--- Data for the task Enclosed Below ---

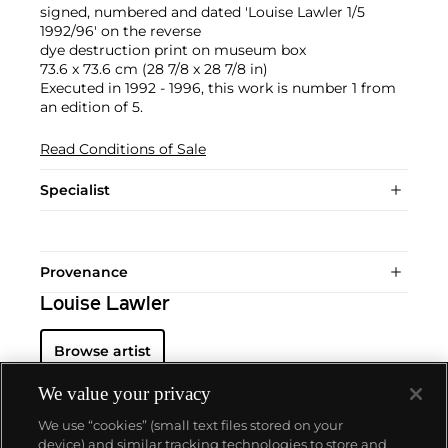
signed, numbered and dated 'Louise Lawler 1/5
1992/96' on the reverse
dye destruction print on museum box
73.6 x 73.6 cm (28 7/8 x 28 7/8 in)
Executed in 1992 - 1996, this work is number 1 from
an edition of 5.
Read Conditions of Sale
Specialist
Provenance
Louise Lawler
Browse artist
We value your privacy
We use “cookies” (small text files stored on your
device) and similar tracking technologies to store and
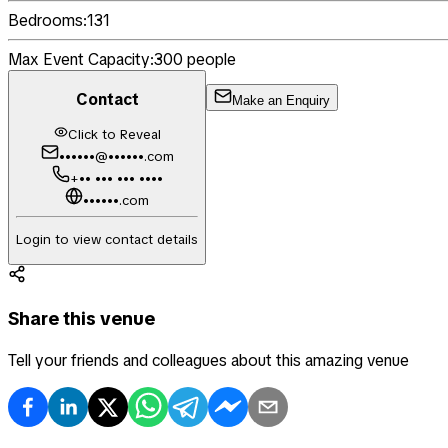
Bedrooms:
131
Max Event Capacity:
300
people
Contact
Make an Enquiry
Click to Reveal
••••••@••••••.com
+•• ••• ••• ••••
••••••.com
Login to view contact details
Share this venue
Tell your friends and colleagues about this amazing venue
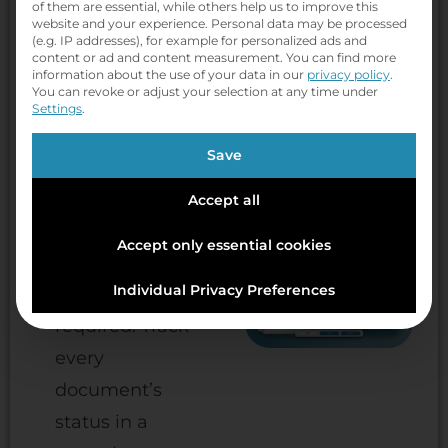
routing with
of them are essential, while others help us to improve this
website and your experience.
Personal data may be processed
configurable,
(e.g. IP addresses), for example for personalized ads and
content or ad and content measurement.
You can find more
no-code
information about the use of your data in our
privacy policy
.
You can revoke or adjust your selection at any time under
approval
Settings
.
workflows. Use
Save
ready-made
rule templates
Accept all
or build your
Accept only essential cookies
own — no
Individual Privacy Preferences
developer
required. Track
every
document’s
status in a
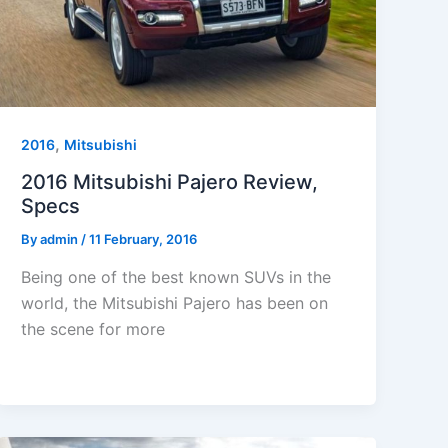
,
2016
Mitsubishi
2016 Mitsubishi Pajero Review,
Specs
By
admin
/
11 February, 2016
Being one of the best known SUVs in the
world, the Mitsubishi Pajero has been on
the scene for more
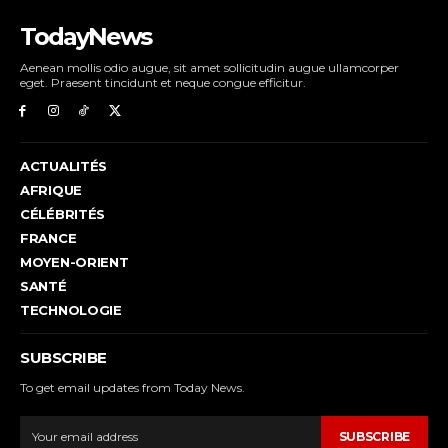
TodayNews
Aenean mollis odio augue, sit amet sollicitudin augue ullamcorper
eget. Praesent tincidunt et neque congue efficitur.
ACTUALITÉS
AFRIQUE
CÉLÉBRITÉS
FRANCE
MOYEN-ORIENT
SANTÉ
TECHNOLOGIE
SUBSCRIBE
To get email updates from Today News.
SUBSCRIBE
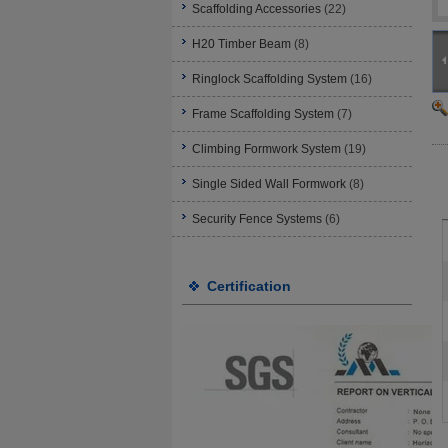
Scaffolding Accessories
(22)
H20 Timber Beam
(8)
Ringlock Scaffolding System
(16)
Frame Scaffolding System
(7)
Climbing Formwork System
(19)
Single Sided Wall Formwork
(8)
Security Fence Systems
(6)
Certification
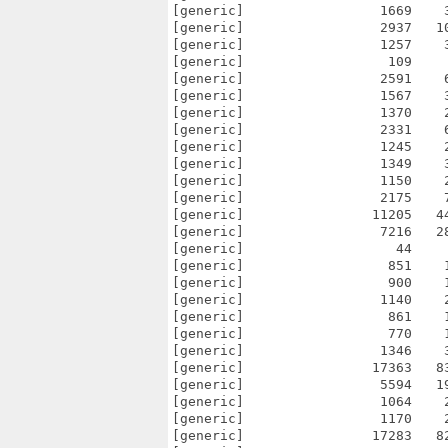
[generic]                 1669    
[generic]                 2937   1
[generic]                 1257    
[generic]                  109    
[generic]                 2591    
[generic]                 1567    
[generic]                 1370    
[generic]                 2331    
[generic]                 1245    
[generic]                 1349    
[generic]                 1150    
[generic]                 2175    
[generic]                11205   4
[generic]                 7216   2
[generic]                   44    
[generic]                  851    
[generic]                  900    
[generic]                 1140    
[generic]                  861    
[generic]                  770    
[generic]                 1346    
[generic]                17363   8
[generic]                 5594   1
[generic]                 1064    
[generic]                 1170    
[generic]                17283   8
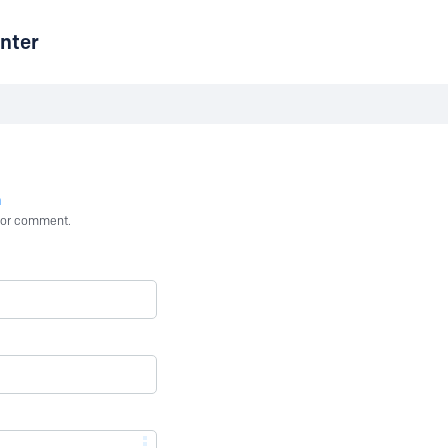
nter
n
st or comment.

--- End of Enclosed Data for the task ---

**Task objective:** Restate each entry word for word; omit the pictures.

**Your solution:**
signed, numbered and dated 'Louise Lawler 1/5
1992/96' on the reverse
dye destruction print on museum box
73.6 x 73.6 cm (28 7/8 x 28 7/8 in)
Executed in 1992 - 1996, this work is number 1 from
an edition of 5.
Read Conditions of Sale
Specialist
Provenance
Louise Lawler
Browse artist
We value your privacy
We use “cookies” (small text files stored on your
device) and similar tracking technologies to store and
Bedrooms:
131
Max Event Capacity:
300
people
Contact
Make an Enquiry
Click to Reveal
••••••@••••••.com
+•• ••• ••• ••••
••••••.com
Login to view contact details
Share this venue
Tell your friends and colleagues about this amazing venue
routing with
of them are essential, while others help us to improve this
website and your experience.
Personal data may be processed
configurable,
(e.g. IP addresses), for example for personalized ads and
content or ad and content measurement.
You can find more
no-code
information about the use of your data in our
privacy policy
.
You can revoke or adjust your selection at any time under
approval
Settings
.
workflows. Use
Save
ready-made
rule templates
Accept all
or build your
Accept only essential cookies
own — no
Individual Privacy Preferences
developer
required. Track
every
document’s
status in a
,
2016
Mitsubishi
2016 Mitsubishi Pajero Review,
Specs
By
admin
/
11 February, 2016
Being one of the best known SUVs in the
world, the Mitsubishi Pajero has been on
the scene for more
TodayNews
Aenean mollis odio augue, sit amet sollicitudin augue ullamcorper
eget. Praesent tincidunt et neque congue efficitur.
ACTUALITÉS
AFRIQUE
CÉLÉBRITÉS
FRANCE
MOYEN-ORIENT
SANTÉ
TECHNOLOGIE
SUBSCRIBE
To get email updates from Today News.
SUBSCRIBE
Scaffolding Accessories
(22)
H20 Timber Beam
(8)
Ringlock Scaffolding System
(16)
Frame Scaffolding System
(7)
Climbing Formwork System
(19)
Single Sided Wall Formwork
(8)
Security Fence Systems
(6)
Certification
[generic]                 1669    
[generic]                 2937   1
[generic]                 1257    
[generic]                  109    
[generic]                 2591    
[generic]                 1567    
[generic]                 1370    
[generic]                 2331    
[generic]                 1245    
[generic]                 1349    
[generic]                 1150    
[generic]                 2175    
[generic]                11205   4
[generic]                 7216   2
[generic]                   44    
[generic]                  851    
[generic]                  900    
[generic]                 1140    
[generic]                  861    
[generic]                  770    
[generic]                 1346    
[generic]                17363   8
[generic]                 5594   1
[generic]                 1064    
[generic]                 1170    
[generic]                17283   8
nter
n
st or comment.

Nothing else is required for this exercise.